A GitHub Actions or GitLab runner as a LaunchDaemon:

<key>Label</key><string>com.example.gitlab-runner</string>
<key>ProgramArguments</key>
<array>
    <string>/usr/local/bin/gitlab-runner</string>
    <string>run</string>
    <string>--working-directory</string>
    <string>/var/gitlab-runner</string>
</array>
<key>RunAtLoad</key><true/>
<key>KeepAlive</key><true/>
<key>StandardOutPath</key><string>/var/log/gitlab-runner.log</string>
<key>StandardErrorPath</key><string>/var/log/gitlab-runner.error.log</string>
<key>UserName</key><string>gitlab-runner</string>

3. Periodic Backup Script

Run restic backup every night at 2 AM:

<key>Label</key><string>com.example.nightly-backup</string>
<key>ProgramArguments</key>
<array>
    <string>/opt/homebrew/bin/restic</string>
    <string>backup</string>
    <string>/Users/username/Documents</string>
</array>
<key>StartCalendarInterval</key>
<dict>
    <key>Hour</key><integer>2</integer>
    <key>Minute</key><integer>0</integer>
</dict>
<key>StandardOutPath</key><string>/var/log/backup.log</string>
<key>StandardErrorPath</key><string>/var/log/backup.error.log</string>
<key>EnvironmentVariables</key>
<dict>
    <key>PATH</key>
    <string>/opt/homebrew/bin:/usr/local/bin:/usr/bin:/bin</string>
    <key>RESTIC_REPOSITORY</key>
    <string>s3:https://s3.amazonaws.com/mybackup</string>
</dict>

4. Git Sync for Dotfiles or Obsidian Vault

Sync a notes vault via git every 5 minutes using StartInterval + WatchPaths:

<key>Label</key><string>com.example.git-sync</string>
<key>ProgramArguments</key>
<array>
    <string>/usr/bin/git</string>
    <string>-C</string>
    <string>/Users/username/vault</string>
    <string>push</string>
</array>
<key>StartInterval</key><integer>300</integer>
<key>WatchPaths</key>
<array><string>/Users/username/vault</string></array>
<key>StandardOutPath</key><string>/Users/username/Library/Logs/git-sync.log</string>
<key>StandardErrorPath</key><string>/Users/username/Library/Logs/git-sync.error.log</string>

Register as a LaunchAgent:

launchctl bootstrap gui/$(id -u) ~/Library/LaunchAgents/com.example.git-sync.plist

Troubleshooting

Service won’t start

# Check exit code (non-zero = error)
launchctl list | grep myprogram
# Output: PID  ExitCode  Label
# -1 means not running, exit code shows why

# Check error log
cat /var/log/myprogram.error.log

# Validate plist syntax
plutil -lint /Library/LaunchDaemons/com.example.myprogram.plist

Permission issues

# Daemon plist must be owned by root:wheel
sudo chown root:wheel /Library/LaunchDaemons/com.example.myprogram.plist
sudo chmod 644 /Library/LaunchDaemons/com.example.myprogram.plist

# The program itself must be executable
chmod +x /usr/local/bin/myprogram

Common exit codes

Exit Code Meaning
0 Success (normal exit)
1 General error
78 Configuration error
126 Permission denied
127 Command not found

SIP (System Integrity Protection) Considerations

SIP protects /System/Library/LaunchDaemons/ and /System/Library/LaunchAgents/ — do not place custom plists there.

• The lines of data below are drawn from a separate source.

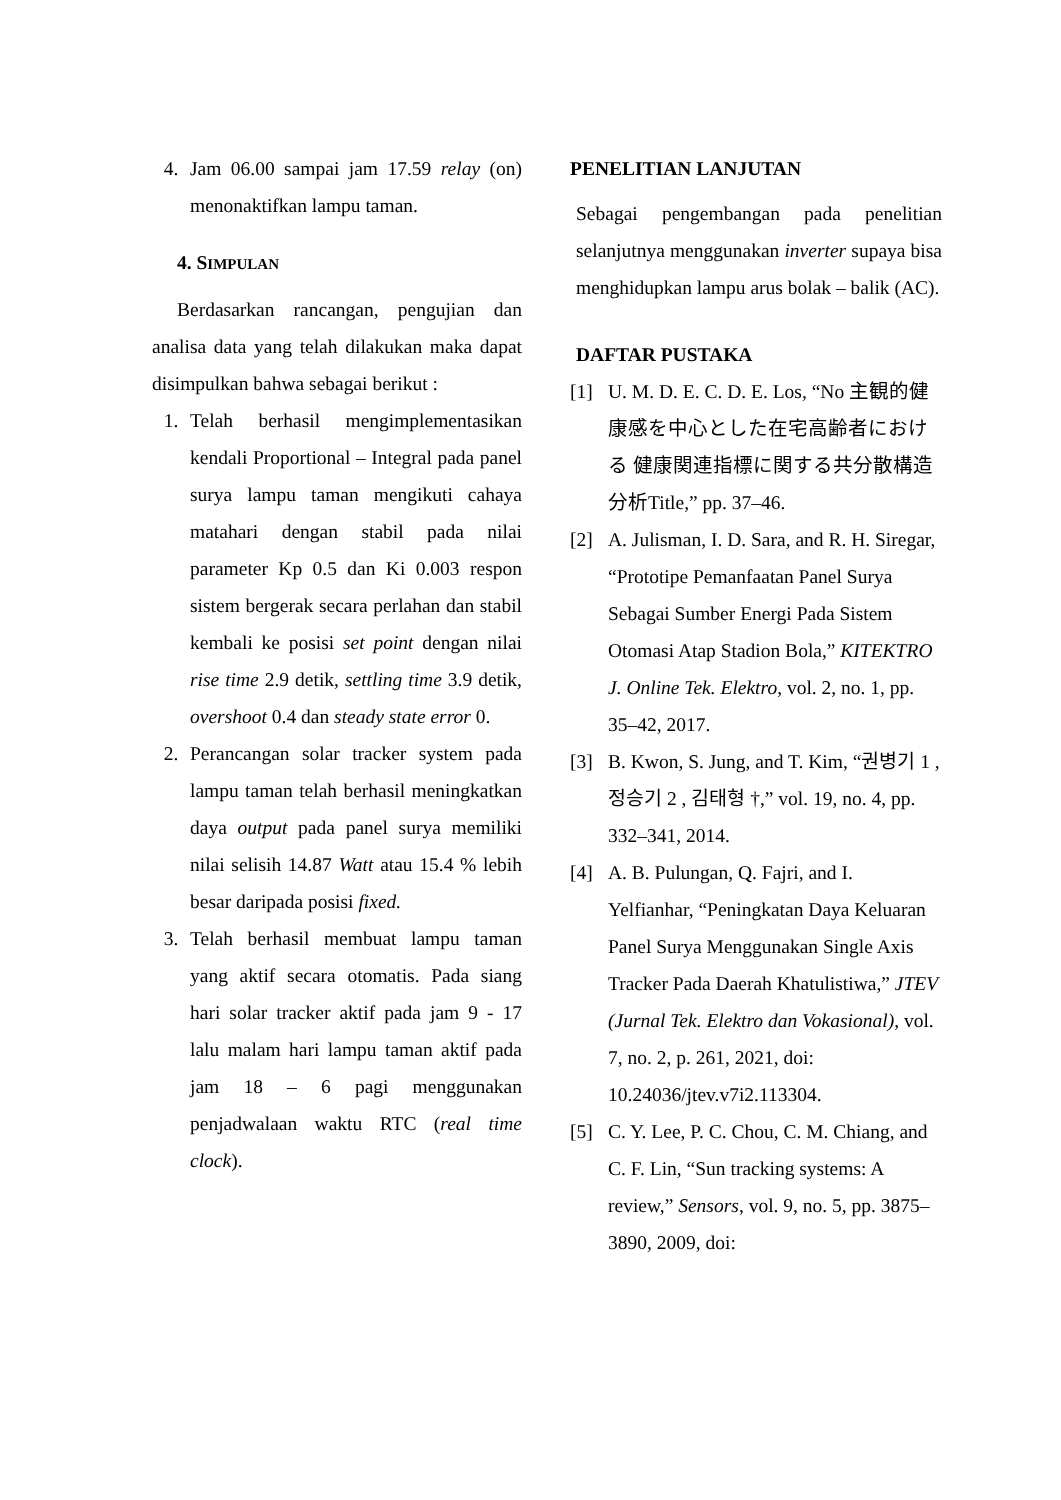4. Jam 06.00 sampai jam 17.59 relay (on) menonaktifkan lampu taman.
4. SIMPULAN
Berdasarkan rancangan, pengujian dan analisa data yang telah dilakukan maka dapat disimpulkan bahwa sebagai berikut :
1. Telah berhasil mengimplementasikan kendali Proportional – Integral pada panel surya lampu taman mengikuti cahaya matahari dengan stabil pada nilai parameter Kp 0.5 dan Ki 0.003 respon sistem bergerak secara perlahan dan stabil kembali ke posisi set point dengan nilai rise time 2.9 detik, settling time 3.9 detik, overshoot 0.4 dan steady state error 0.
2. Perancangan solar tracker system pada lampu taman telah berhasil meningkatkan daya output pada panel surya memiliki nilai selisih 14.87 Watt atau 15.4 % lebih besar daripada posisi fixed.
3. Telah berhasil membuat lampu taman yang aktif secara otomatis. Pada siang hari solar tracker aktif pada jam 9 - 17 lalu malam hari lampu taman aktif pada jam 18 – 6 pagi menggunakan penjadwalaan waktu RTC (real time clock).
PENELITIAN LANJUTAN
Sebagai pengembangan pada penelitian selanjutnya menggunakan inverter supaya bisa menghidupkan lampu arus bolak – balik (AC).
DAFTAR PUSTAKA
[1] U. M. D. E. C. D. E. Los, “No 主観的健康感を中心とした在宅高齢者における 健康関連指標に関する共分散構造分析Title,” pp. 37–46.
[2] A. Julisman, I. D. Sara, and R. H. Siregar, “Prototipe Pemanfaatan Panel Surya Sebagai Sumber Energi Pada Sistem Otomasi Atap Stadion Bola,” KITEKTRO J. Online Tek. Elektro, vol. 2, no. 1, pp. 35–42, 2017.
[3] B. Kwon, S. Jung, and T. Kim, “권병기 1 , 정승기 2 , 김태형 †,” vol. 19, no. 4, pp. 332–341, 2014.
[4] A. B. Pulungan, Q. Fajri, and I. Yelfianhar, “Peningkatan Daya Keluaran Panel Surya Menggunakan Single Axis Tracker Pada Daerah Khatulistiwa,” JTEV (Jurnal Tek. Elektro dan Vokasional), vol. 7, no. 2, p. 261, 2021, doi: 10.24036/jtev.v7i2.113304.
[5] C. Y. Lee, P. C. Chou, C. M. Chiang, and C. F. Lin, “Sun tracking systems: A review,” Sensors, vol. 9, no. 5, pp. 3875–3890, 2009, doi: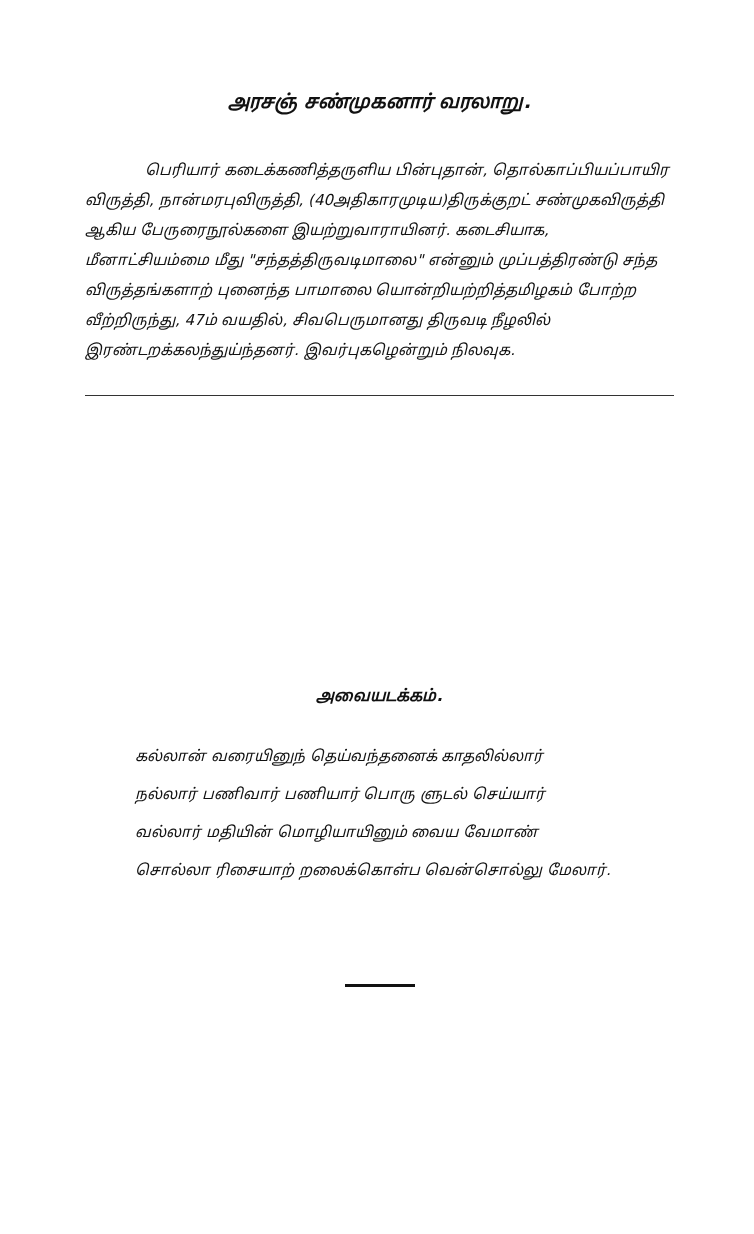அரசஞ் சண்முகனார் வரலாறு.
பெரியார் கடைக்கணித்தருளிய பின்புதான், தொல்காப்பியப்பாயிர விருத்தி, நான்மரபுவிருத்தி, (40அதிகாரமுடிய)திருக்குறட் சண்முகவிருத்தி ஆகிய பேருரைநூல்களை இயற்றுவாராயினர். கடைசியாக, மீனாட்சியம்மை மீது "சந்தத்திருவடிமாலை" என்னும் முப்பத்திரண்டு சந்த விருத்தங்களாற் புனைந்த பாமாலை யொன்றியற்றித்தமிழகம் போற்ற வீற்றிருந்து, 47ம் வயதில், சிவபெருமானது திருவடி நீழலில் இரண்டறக்கலந்துய்ந்தனர். இவர்புகழென்றும் நிலவுக.
அவையடக்கம்.
கல்லான் வரையினுந் தெய்வந்தனைக் காதலில்லார்
நல்லார் பணிவார் பணியார் பொரு ளுடல் செய்யார்
வல்லார் மதியின் மொழியாயினும் வைய வேமாண்
சொல்லா ரிசையாற் றலைக்கொள்ப வென்சொல்லு மேலார்.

Use /Library/LaunchDaemons/ for daemons and /Library/LaunchAgents/ or ~/Library/LaunchAgents/ for agents.

SIP can also restrict sudo launchctl debug on protected services. If a service keeps failing without clear errors, use sudo launchctl print system/com.example.app to inspect service state.